NEW YORK (May. 3)
The proportion of American-born Jews has risen from 33 percent in 1900 to 80 percent in 1960, according to data in the 1960 edition of the American Jewish Year Book published today. The number of American Jews has grown in the six decades from 1,000,000 to approximately 5, 367,000.
The total world Jewish population was estimated at 12,500,000. The majority–6,300,000–live in North, Central and South America and 3, 500,000 in Europe. There are about 2,000,000 Jews in Asia, 550,000 in Africa and about 68,000 in Australia and New Zealand, according to the Year Book, a reference book issued Jointly by the American Jewish Committee and the Jewish Publication Society.
The population of Israel was listed as 1,837,000 Jews and 225,000 non-Jews. About 42 percent of Israel’s Jewish population is in the zero to 20-year age group and 24 percent in the over-45 year group.
Enrollment in Jewish Sunday and weekday Jewish schools has grown six times as fast as the American Jewish population increase during the past decade, the Year Book reported. Enrollment grew from 239,000 children to the present 554,000 students, an increase of 131 percent. The American Jewish population during the same period increased by 15 to 20 percent.

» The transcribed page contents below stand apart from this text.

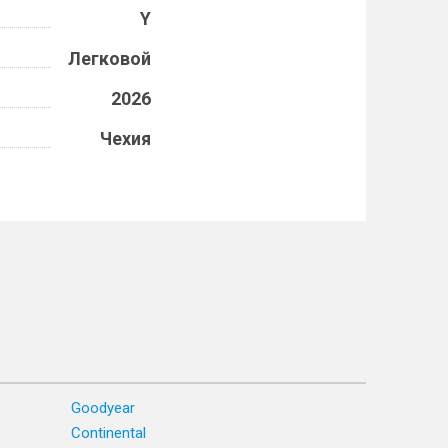
Y
Легковой
2026
Чехия
Goodyear
Continental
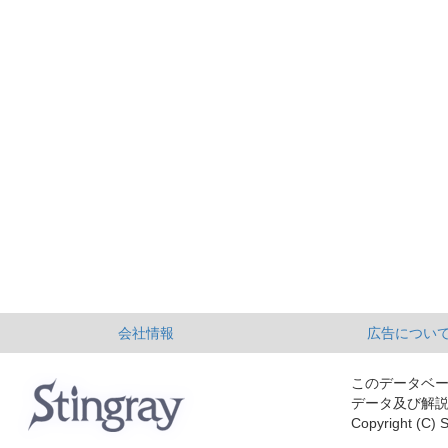
会社情報
広告につい
このデータベ
データ及び解
Copyright (C) S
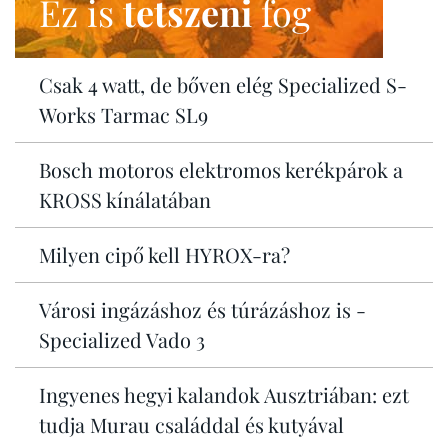
Ez is
tetszeni
fog
Csak 4 watt, de bőven elég Specialized S-
Works Tarmac SL9
Bosch motoros elektromos kerékpárok a
KROSS kínálatában
Milyen cipő kell HYROX-ra?
Városi ingázáshoz és túrázáshoz is -
Specialized Vado 3
Ingyenes hegyi kalandok Ausztriában: ezt
tudja Murau családdal és kutyával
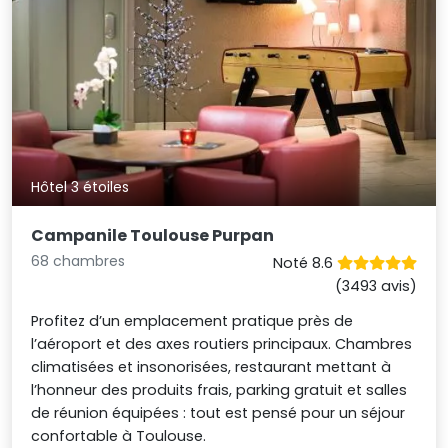
Hôtel 3 étoiles
Campanile Toulouse Purpan
68 chambres
Noté 8.6
(3493 avis)
Profitez d’un emplacement pratique près de
l’aéroport et des axes routiers principaux. Chambres
climatisées et insonorisées, restaurant mettant à
l’honneur des produits frais, parking gratuit et salles
de réunion équipées : tout est pensé pour un séjour
confortable à Toulouse.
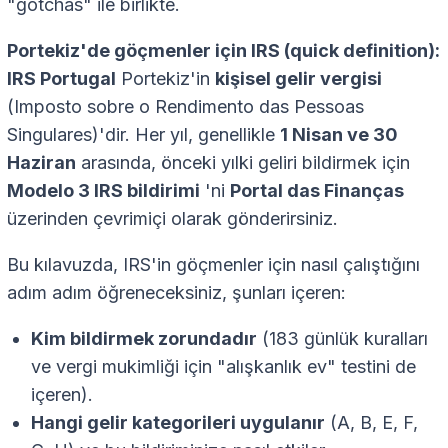
"gotchas" ile birlikte.
Portekiz'de göçmenler için IRS (quick definition):
IRS Portugal
Portekiz'in
kişisel gelir vergisi
(Imposto sobre o Rendimento das Pessoas
Singulares)'dir. Her yıl, genellikle
1 Nisan ve 30
Haziran
arasında, önceki yılki geliri bildirmek için
Modelo 3 IRS bildirimi
'ni
Portal das Finanças
üzerinden çevrimiçi olarak gönderirsiniz.
Bu kılavuzda, IRS'in göçmenler için nasıl çalıştığını
adım adım öğreneceksiniz, şunları içeren:
Kim bildirmek zorundadır
(183 günlük kuralları
ve vergi mukimliği için "alışkanlık ev" testini de
içeren).
Hangi gelir kategorileri uygulanır
(A, B, E, F,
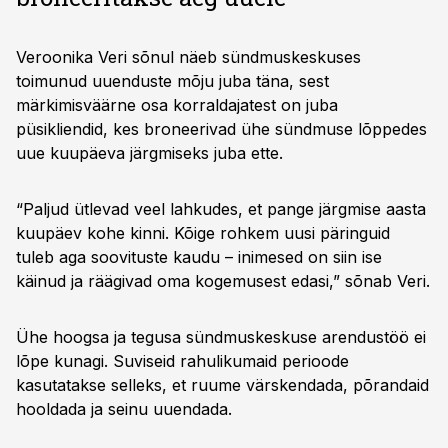
Veroonika Veri sõnul näeb sündmuskeskuses
toimunud uuenduste mõju juba täna, sest
märkimisväärne osa korraldajatest on juba
püsikliendid, kes broneerivad ühe sündmuse lõppedes
uue kuupäeva järgmiseks juba ette.
“Paljud ütlevad veel lahkudes, et pange järgmise aasta
kuupäev kohe kinni. Kõige rohkem uusi päringuid
tuleb aga soovituste kaudu – inimesed on siin ise
käinud ja räägivad oma kogemusest edasi,” sõnab Veri.
Ühe hoogsa ja tegusa sündmuskeskuse arendustöö ei
lõpe kunagi. Suviseid rahulikumaid perioode
kasutatakse selleks, et ruume värskendada, põrandaid
hooldada ja seinu uuendada.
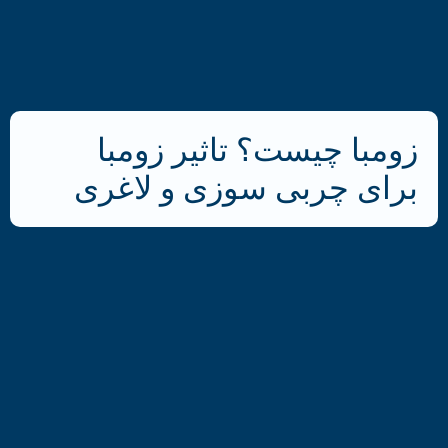
زومبا چیست؟ تاثیر زومبا
برای چربی سوزی و لاغری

In the six decades since 1900, American Jewish organizational life has increased greatly, growing from 20 national Jewish groups to more than 200 at present, reflecting cultural, educational, religious, community relations, overseas aid, social welfare, fraternal and mutual benefit and Zionist and pro-Israel interests.
The Year Book reported that there were only nine countries with a Jewish population in excess of 200,000. These were the United States, the Soviet Union, Israel, Great Britain, Argentina, France, Canada, Rumania and Morocco. Between two and three million of Europe’s 3, 500,000 Jews are estimated to live in Russia.